Unilever is one of several multinationals, including Heinz, Cadbury, Mars and Nestlé, that has pulled products from store shelves. It recalled four batches of Lipton 3-in-1 milk tea powder on sale in Hong Kong and Macau that were made with small amounts of melamine-tainted milk powder.
The tainted batches were made in the Hefei factory. Ironically, Mr. Chen said, Unilever only switched from imported to locally made milk powder in May. Unilever stores samples of every batch of its products for two years, so testing was implemented as soon as the scandal broke.
"We detected melamine only in one lot and the level was not high. It was an acceptable level, but we decided to recall it anyway," he said with palpable anger and frustration.
Has Unilever stopped using the supplier?
"Of course," he responded sharply. "It really hurt our confidence level. But it's a very big supplier that also didn't know about melamine and they have also started to take actions to prevent it from happening again. Even so, we had to stop using them."
He paused, and added with surprising candor, "I hate this behavior. I hate this melamine issue, being taken down by a supplier when we have such strict standards."
I had the sensation of talking with a straight-A student who failed a test because another student cheated by looking at his answers.
Before joining Unilever five years ago, when the Hefei plant opened, Mr. Chen spent three years with General Electric and before that, six years at Procter & Gamble Co. in plant management and engineering roles.
His own story mirrors that of many of his 2,200 employees. His family lives in Shanghai, where his wife works and his daughter can benefit from a superior school system--and superior air quality. Like many of China's industrial centers, Hefei suffers from crippling air and water pollution.
He has also found Unilever is more efficient than Coca-Cola at mixing materials, while Coke has a more efficient packing system. His personal desire for a cleaner environment has led to professional efforts to clean up.
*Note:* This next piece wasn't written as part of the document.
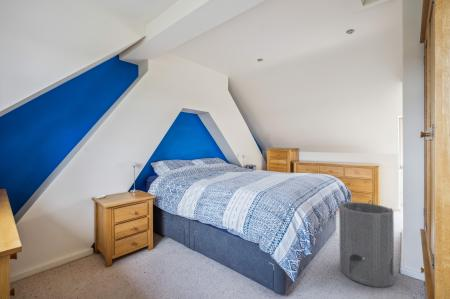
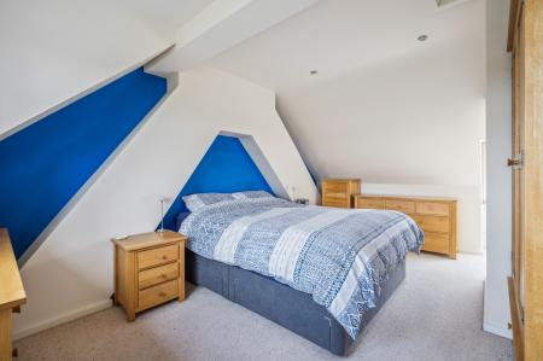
- cylinder [338,200,395,288]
Unilever has sponsored studies with a local science and technology university to identify which companies are pouring pollutants into Hefei's rivers.
The plant's water purification system meets Unilever's global standards, which are higher than the requirements of the local government. In one of the Chinese touches dotting the grounds, like a feng shui fountain, gold fish live in the water recycling pool.
He's also talking to the managers of the Coca-Cola factory less than a mile down the road about cooperation to reduce both companies' carbon output.
"Coke handles a lot of its China distribution out of Nanjing, so they send trucks there that come back empty. Unilever sources a lot of its raw materials from Nanjing. If we can bring our supplies here in their empty trucks and share the cost, we can save a lot of fuel."
"Maybe we can learn from each other. It's still in the discussion phase but we're talking ideas," he said.
The tour ended back in the boardroom, with a chance to change back into my own clothes and shoes, and a history lesson, illustrated by some photographs of Hefei's cultural hot spots that seemed unrealistically green.
But his pride in Unilever certainly was genuine: "Lever Bros. opened its first soap-making factory in China in 1923. Today, I'm part of this journey."